Exercise data:
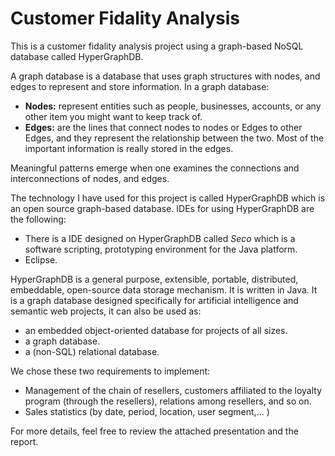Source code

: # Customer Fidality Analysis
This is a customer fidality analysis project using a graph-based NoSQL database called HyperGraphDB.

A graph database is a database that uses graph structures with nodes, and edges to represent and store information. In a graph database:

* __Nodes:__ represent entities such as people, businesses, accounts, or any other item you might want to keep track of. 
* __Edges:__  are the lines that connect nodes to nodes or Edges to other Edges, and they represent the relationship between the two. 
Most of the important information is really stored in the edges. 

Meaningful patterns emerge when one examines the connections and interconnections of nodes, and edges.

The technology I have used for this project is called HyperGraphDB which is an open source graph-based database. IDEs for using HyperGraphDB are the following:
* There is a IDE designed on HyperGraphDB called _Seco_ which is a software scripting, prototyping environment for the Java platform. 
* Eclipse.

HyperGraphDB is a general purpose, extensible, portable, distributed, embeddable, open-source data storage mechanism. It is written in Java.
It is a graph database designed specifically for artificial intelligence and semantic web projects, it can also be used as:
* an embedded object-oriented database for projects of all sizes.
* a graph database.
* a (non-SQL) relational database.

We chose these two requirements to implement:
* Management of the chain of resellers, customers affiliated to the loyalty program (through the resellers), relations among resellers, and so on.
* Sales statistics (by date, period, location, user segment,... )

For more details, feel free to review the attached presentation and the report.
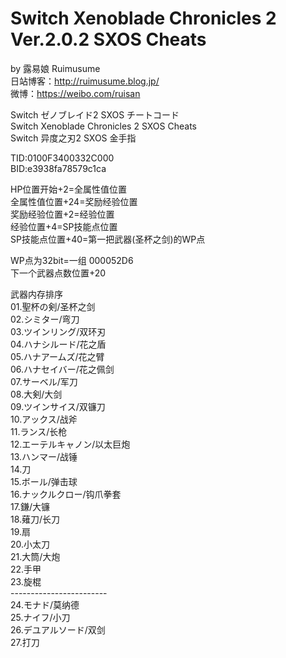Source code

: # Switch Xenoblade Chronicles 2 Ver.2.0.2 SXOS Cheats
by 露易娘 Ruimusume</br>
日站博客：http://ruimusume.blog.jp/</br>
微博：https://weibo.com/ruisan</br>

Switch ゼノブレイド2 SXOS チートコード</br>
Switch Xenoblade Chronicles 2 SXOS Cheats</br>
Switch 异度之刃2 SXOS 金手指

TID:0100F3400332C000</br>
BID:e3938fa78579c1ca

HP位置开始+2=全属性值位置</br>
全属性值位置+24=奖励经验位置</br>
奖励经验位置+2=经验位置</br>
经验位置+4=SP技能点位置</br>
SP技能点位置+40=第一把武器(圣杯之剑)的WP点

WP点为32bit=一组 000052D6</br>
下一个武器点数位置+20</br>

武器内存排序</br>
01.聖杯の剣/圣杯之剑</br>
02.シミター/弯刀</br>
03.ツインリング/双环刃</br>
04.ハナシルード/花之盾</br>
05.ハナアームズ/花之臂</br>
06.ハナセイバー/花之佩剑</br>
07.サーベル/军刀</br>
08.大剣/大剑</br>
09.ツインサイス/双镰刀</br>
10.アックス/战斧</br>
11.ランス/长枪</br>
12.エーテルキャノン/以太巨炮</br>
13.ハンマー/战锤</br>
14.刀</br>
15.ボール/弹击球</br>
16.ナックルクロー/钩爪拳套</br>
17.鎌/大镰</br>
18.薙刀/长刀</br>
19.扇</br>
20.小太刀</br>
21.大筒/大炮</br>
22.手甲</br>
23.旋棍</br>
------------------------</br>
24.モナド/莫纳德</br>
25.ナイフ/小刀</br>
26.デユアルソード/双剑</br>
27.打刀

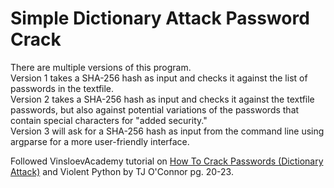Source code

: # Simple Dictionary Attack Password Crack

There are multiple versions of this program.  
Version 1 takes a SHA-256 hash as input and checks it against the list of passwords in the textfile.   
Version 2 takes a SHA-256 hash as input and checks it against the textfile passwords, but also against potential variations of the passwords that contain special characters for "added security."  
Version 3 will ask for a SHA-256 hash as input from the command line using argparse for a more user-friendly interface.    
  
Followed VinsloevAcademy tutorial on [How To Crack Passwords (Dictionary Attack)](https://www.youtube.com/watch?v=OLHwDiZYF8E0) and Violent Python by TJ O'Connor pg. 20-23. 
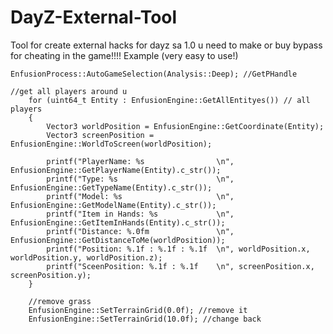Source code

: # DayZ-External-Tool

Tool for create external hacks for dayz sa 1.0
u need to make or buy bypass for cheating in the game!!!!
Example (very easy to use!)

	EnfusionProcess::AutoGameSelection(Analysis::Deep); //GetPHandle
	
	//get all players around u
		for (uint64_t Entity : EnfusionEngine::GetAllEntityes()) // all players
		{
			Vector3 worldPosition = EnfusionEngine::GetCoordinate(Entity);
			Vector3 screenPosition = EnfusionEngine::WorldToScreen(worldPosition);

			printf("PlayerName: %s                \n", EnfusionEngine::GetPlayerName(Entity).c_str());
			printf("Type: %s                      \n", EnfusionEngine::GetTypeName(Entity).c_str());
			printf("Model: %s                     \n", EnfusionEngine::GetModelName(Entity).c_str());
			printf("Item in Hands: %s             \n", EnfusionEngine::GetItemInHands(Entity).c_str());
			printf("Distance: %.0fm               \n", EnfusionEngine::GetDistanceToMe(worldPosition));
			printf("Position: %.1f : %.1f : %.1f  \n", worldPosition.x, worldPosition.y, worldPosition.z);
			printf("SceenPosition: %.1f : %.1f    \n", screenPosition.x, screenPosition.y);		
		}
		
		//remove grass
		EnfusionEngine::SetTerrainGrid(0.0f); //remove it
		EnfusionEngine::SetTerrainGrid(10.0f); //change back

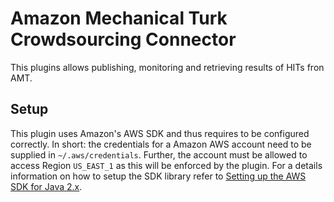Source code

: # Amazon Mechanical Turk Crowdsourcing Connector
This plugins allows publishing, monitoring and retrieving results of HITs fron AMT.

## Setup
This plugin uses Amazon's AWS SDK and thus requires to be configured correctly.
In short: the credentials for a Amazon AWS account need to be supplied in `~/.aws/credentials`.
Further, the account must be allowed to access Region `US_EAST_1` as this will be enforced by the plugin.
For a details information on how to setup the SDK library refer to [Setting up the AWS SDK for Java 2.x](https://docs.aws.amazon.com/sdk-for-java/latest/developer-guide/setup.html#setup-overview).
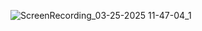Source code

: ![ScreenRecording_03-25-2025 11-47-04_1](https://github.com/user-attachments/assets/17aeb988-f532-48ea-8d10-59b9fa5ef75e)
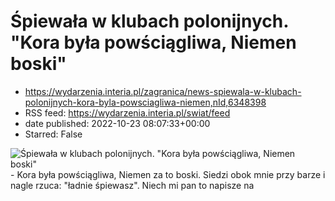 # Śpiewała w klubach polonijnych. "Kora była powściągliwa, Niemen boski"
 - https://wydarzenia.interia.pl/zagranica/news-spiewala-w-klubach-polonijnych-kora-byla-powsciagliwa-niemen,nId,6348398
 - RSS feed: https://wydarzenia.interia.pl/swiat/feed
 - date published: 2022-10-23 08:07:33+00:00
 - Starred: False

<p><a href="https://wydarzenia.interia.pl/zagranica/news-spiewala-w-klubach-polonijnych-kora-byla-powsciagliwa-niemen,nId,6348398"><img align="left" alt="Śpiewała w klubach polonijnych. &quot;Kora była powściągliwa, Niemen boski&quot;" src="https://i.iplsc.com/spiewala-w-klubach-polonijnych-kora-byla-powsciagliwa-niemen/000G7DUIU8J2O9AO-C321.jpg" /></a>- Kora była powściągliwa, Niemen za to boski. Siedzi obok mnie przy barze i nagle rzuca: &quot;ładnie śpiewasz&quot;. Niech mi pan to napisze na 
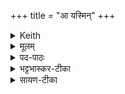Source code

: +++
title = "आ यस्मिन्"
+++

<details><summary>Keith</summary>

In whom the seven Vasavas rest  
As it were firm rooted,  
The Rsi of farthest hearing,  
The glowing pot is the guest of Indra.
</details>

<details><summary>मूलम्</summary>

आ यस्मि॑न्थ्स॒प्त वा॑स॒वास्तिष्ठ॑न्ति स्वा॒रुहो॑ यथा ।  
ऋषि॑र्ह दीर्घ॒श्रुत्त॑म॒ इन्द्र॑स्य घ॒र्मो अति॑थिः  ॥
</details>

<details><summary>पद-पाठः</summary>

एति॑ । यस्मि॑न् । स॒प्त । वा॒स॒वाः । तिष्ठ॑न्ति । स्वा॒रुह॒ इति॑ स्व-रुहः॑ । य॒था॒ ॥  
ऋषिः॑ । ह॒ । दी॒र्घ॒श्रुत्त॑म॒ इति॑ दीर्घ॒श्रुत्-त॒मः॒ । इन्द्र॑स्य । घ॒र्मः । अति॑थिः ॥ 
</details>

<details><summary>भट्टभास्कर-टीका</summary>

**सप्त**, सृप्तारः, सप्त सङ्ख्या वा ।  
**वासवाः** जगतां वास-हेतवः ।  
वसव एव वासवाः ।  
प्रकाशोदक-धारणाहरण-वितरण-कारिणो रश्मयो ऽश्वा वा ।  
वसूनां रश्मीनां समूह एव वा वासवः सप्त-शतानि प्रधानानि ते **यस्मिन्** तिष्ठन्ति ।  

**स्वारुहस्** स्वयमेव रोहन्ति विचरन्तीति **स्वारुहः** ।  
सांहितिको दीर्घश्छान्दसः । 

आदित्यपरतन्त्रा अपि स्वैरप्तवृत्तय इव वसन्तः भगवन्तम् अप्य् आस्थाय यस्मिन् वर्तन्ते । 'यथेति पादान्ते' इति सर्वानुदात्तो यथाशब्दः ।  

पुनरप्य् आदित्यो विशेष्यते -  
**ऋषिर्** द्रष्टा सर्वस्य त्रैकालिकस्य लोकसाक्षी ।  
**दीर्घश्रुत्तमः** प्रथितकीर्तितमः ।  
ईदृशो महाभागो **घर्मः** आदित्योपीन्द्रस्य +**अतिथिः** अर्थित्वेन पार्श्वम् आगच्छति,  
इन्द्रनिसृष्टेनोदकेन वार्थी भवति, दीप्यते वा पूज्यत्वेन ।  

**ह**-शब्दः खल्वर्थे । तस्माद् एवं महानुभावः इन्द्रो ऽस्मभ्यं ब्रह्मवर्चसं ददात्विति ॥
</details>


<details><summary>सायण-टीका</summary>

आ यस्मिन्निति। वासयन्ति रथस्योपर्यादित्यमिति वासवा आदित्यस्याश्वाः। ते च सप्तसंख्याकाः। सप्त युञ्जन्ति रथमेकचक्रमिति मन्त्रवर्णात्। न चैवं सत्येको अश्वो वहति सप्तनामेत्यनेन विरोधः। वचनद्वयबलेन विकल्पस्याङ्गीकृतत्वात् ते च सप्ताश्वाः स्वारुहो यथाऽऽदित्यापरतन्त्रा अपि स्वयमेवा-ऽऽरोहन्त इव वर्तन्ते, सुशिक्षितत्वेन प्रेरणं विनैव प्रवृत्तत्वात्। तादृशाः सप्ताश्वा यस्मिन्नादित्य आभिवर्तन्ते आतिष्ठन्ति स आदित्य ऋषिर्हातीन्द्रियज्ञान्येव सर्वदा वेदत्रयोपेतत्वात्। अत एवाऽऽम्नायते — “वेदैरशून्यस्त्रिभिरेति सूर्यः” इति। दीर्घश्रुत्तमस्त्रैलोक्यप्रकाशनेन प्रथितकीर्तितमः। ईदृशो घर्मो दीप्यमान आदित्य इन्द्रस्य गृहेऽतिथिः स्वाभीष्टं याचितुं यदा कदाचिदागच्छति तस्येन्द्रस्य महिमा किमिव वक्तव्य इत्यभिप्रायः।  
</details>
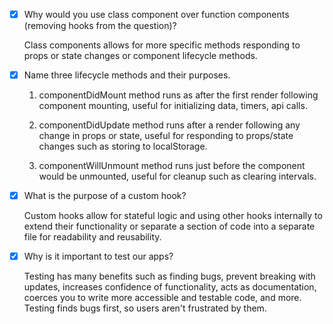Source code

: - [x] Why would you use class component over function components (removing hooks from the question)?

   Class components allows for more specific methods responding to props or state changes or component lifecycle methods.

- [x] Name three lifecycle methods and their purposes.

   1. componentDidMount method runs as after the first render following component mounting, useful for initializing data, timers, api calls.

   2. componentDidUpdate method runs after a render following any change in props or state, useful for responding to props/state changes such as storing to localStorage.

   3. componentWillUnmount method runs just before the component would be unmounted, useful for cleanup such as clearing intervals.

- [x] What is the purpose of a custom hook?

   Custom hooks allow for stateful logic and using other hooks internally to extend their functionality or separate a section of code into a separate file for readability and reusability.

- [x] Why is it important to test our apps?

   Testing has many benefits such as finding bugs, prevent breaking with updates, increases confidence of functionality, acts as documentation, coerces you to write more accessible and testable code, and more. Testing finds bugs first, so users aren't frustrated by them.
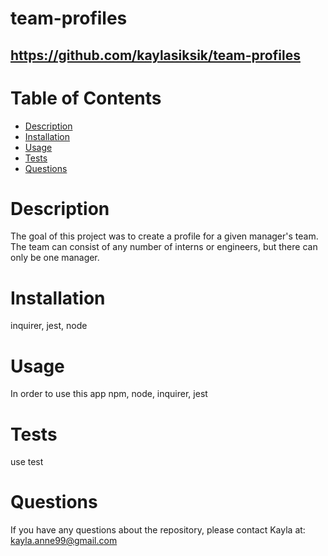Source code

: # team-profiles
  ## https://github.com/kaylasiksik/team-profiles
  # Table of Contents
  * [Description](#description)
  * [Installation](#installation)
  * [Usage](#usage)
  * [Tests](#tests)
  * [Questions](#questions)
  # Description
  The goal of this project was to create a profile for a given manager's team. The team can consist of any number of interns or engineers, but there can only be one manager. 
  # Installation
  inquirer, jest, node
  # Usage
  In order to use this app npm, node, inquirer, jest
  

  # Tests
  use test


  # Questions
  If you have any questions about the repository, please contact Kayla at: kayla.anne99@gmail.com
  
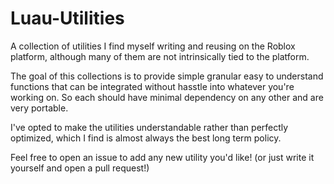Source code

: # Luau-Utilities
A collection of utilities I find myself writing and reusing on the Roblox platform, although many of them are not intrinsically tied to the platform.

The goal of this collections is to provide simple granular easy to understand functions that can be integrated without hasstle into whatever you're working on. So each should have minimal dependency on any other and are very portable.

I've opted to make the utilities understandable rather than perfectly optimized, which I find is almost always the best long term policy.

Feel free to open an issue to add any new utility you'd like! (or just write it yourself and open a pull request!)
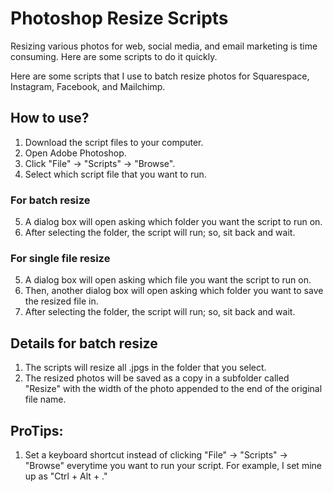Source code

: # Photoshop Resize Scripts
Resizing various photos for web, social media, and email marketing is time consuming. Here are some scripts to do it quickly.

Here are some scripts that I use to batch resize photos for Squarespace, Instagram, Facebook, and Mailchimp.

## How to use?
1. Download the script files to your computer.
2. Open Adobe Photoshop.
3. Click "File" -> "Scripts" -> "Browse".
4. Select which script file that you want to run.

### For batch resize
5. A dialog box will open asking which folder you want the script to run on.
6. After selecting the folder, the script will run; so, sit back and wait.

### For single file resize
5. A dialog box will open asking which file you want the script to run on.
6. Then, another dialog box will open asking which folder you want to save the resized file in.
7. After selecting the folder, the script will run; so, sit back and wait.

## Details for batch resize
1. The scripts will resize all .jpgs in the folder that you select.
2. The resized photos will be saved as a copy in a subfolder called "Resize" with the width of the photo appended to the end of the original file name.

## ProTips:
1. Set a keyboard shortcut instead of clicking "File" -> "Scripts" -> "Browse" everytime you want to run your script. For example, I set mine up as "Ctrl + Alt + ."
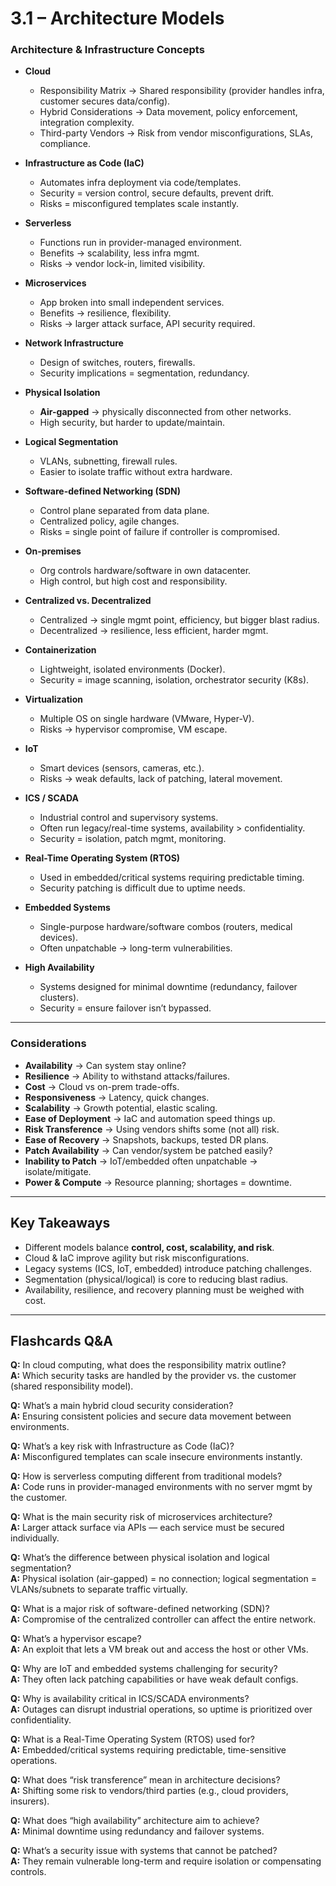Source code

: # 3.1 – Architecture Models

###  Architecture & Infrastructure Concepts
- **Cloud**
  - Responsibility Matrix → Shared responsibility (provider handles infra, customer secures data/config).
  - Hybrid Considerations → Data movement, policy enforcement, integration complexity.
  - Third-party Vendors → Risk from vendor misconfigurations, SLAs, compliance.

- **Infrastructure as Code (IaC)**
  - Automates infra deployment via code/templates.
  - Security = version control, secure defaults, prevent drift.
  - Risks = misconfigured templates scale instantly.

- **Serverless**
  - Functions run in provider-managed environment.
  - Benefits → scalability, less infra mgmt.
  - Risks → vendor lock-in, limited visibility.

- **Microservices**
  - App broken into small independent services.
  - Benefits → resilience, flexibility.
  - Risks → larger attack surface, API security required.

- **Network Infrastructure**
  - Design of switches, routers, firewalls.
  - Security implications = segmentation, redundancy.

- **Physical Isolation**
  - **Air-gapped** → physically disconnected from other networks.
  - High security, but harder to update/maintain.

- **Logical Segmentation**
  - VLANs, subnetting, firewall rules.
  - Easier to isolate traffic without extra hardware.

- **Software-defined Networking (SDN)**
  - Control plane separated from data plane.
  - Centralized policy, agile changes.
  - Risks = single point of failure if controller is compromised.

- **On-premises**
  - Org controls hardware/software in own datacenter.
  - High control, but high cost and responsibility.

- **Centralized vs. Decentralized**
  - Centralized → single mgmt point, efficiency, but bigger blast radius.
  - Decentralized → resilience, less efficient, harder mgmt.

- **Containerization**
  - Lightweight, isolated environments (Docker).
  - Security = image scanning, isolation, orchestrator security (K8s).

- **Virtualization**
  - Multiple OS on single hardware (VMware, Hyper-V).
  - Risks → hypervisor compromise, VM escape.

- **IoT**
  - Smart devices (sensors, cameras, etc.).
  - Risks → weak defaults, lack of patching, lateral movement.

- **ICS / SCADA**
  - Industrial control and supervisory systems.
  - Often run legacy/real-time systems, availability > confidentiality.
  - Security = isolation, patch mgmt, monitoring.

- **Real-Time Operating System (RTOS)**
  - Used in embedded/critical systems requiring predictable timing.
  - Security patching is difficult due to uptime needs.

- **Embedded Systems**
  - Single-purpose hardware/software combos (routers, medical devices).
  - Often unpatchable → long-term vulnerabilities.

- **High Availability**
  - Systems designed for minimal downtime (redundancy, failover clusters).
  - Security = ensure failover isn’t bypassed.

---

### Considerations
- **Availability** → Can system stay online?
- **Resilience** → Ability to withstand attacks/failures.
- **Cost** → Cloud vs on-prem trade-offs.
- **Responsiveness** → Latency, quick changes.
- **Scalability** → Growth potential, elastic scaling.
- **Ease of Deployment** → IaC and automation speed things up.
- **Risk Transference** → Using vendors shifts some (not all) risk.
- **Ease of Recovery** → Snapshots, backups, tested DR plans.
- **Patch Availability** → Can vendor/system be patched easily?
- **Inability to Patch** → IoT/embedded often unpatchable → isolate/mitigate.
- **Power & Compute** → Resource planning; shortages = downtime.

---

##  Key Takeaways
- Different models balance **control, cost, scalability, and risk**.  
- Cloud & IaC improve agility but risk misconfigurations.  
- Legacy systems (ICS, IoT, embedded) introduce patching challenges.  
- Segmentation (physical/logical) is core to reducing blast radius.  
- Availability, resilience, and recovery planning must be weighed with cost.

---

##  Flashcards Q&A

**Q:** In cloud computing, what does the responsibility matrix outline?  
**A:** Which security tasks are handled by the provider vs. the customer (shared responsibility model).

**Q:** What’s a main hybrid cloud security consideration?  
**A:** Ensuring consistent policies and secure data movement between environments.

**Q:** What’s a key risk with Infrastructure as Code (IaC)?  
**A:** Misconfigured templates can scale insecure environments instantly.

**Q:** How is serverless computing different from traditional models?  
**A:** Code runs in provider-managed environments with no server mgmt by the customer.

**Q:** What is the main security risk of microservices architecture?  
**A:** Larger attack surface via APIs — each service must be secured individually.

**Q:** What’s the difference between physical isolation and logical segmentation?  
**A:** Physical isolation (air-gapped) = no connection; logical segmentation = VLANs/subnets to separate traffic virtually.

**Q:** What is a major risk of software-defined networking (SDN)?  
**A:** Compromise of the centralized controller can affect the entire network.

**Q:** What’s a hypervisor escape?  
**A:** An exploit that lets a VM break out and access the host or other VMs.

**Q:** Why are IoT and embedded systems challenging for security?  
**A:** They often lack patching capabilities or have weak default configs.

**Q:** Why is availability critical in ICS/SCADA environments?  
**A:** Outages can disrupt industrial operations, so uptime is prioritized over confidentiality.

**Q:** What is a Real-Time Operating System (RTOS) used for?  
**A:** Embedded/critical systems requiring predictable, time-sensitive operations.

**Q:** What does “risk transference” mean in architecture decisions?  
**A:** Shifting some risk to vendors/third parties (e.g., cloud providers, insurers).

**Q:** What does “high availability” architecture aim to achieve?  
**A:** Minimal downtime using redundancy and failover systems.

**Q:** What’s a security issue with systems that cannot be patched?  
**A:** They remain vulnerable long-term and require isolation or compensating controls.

Exercise details: Treat the line with "keep track of." as the start and the line with "经验位置+4=SP技能点位置</br>" as the end, and return exactly that span of the data above, both ends included, without pictures.

Response to the exercise:
* __Nodes:__ represent entities such as people, businesses, accounts, or any other item you might want to keep track of. 
* __Edges:__  are the lines that connect nodes to nodes or Edges to other Edges, and they represent the relationship between the two. 
Most of the important information is really stored in the edges. 

Meaningful patterns emerge when one examines the connections and interconnections of nodes, and edges.

The technology I have used for this project is called HyperGraphDB which is an open source graph-based database. IDEs for using HyperGraphDB are the following:
* There is a IDE designed on HyperGraphDB called _Seco_ which is a software scripting, prototyping environment for the Java platform. 
* Eclipse.

HyperGraphDB is a general purpose, extensible, portable, distributed, embeddable, open-source data storage mechanism. It is written in Java.
It is a graph database designed specifically for artificial intelligence and semantic web projects, it can also be used as:
* an embedded object-oriented database for projects of all sizes.
* a graph database.
* a (non-SQL) relational database.

We chose these two requirements to implement:
* Management of the chain of resellers, customers affiliated to the loyalty program (through the resellers), relations among resellers, and so on.
* Sales statistics (by date, period, location, user segment,... )

For more details, feel free to review the attached presentation and the report.
Source code

: # Switch Xenoblade Chronicles 2 Ver.2.0.2 SXOS Cheats
by 露易娘 Ruimusume</br>
日站博客：http://ruimusume.blog.jp/</br>
微博：https://weibo.com/ruisan</br>

Switch ゼノブレイド2 SXOS チートコード</br>
Switch Xenoblade Chronicles 2 SXOS Cheats</br>
Switch 异度之刃2 SXOS 金手指

TID:0100F3400332C000</br>
BID:e3938fa78579c1ca

HP位置开始+2=全属性值位置</br>
全属性值位置+24=奖励经验位置</br>
奖励经验位置+2=经验位置</br>
经验位置+4=SP技能点位置</br>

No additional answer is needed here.